§ TINDAKAN YANG DIPERLUKAN:
1. Jawablah pertanyaan berikut berdasarkan teks bacaan tentang hadis tawassul.
(a) Hadis siapa yang dianalisis menurut judul teks bacaan?
(b) Dengan sebutan apa para pengingkar tawassul lebih dikenal?
(c) Dalam keadaan apa saja tawassul kepada Nabi Muhammad dibolehkan menurut hadis tersebut?
2. Cetaklah bagian teks bacaan tentang hadis tawassul yang dimulai dengan "Analisis Hadis Tawassul" dan berlanjut hingga "hidup maupun wafat.".
[TEKS BACAAN]
Bismillahirrohmaanirrohiim

Analisis Hadis Tawassul : Hadis Utsman bin Hunaif

Hadis Utsman bin Hunaif merupakan hadis yang menjadi bantahan telak bagi para pengingkar tawassul yang lebih dikenal dengan sebutan “salafy”. Hadis ini menjadi dasar dibolehkannya tawassul kepada Nabi Muhammad shallallahu ‘alaihi wassalam baik ketika Beliau shallallahu ‘alaihi wasallam hidup maupun wafat.
[/TEKS BACAAN]
[CATATAN DATA]
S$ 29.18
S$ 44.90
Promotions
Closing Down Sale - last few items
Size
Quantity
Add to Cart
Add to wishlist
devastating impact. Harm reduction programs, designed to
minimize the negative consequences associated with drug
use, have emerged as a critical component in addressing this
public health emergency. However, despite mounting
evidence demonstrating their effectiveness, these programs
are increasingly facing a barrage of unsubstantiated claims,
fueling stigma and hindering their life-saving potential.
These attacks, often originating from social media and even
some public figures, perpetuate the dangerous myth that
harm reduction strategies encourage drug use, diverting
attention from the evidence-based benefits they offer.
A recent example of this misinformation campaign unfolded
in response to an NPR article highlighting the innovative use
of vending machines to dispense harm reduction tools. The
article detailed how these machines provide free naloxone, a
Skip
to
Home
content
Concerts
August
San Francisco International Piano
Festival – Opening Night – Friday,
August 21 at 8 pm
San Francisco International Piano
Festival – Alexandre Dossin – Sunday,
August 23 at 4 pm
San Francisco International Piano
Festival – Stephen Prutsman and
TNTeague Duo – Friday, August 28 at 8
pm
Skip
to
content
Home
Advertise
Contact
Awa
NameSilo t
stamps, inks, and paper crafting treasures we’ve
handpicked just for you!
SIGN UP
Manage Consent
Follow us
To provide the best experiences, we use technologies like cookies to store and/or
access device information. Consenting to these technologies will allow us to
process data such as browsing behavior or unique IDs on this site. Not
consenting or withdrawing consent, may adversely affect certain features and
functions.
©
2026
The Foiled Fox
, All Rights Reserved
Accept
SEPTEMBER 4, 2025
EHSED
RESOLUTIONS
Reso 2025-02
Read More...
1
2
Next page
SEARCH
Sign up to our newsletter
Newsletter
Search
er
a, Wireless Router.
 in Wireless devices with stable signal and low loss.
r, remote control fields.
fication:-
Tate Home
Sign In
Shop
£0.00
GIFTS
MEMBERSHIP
[/CATATAN DATA]
§ JAWABAN PER TUGAS:
1.
(a) Hadis Utsman bin Hunaif.
(b) "Salafy".
(c) Baik ketika beliau hidup maupun setelah wafat.

2.
Analisis Hadis Tawassul : Hadis Utsman bin Hunaif

Hadis Utsman bin Hunaif merupakan hadis yang menjadi bantahan telak bagi para pengingkar tawassul yang lebih dikenal dengan sebutan “salafy”. Hadis ini menjadi dasar dibolehkannya tawassul kepada Nabi Muhammad shallallahu ‘alaihi wassalam baik ketika Beliau shallallahu ‘alaihi wasallam hidup maupun wafat.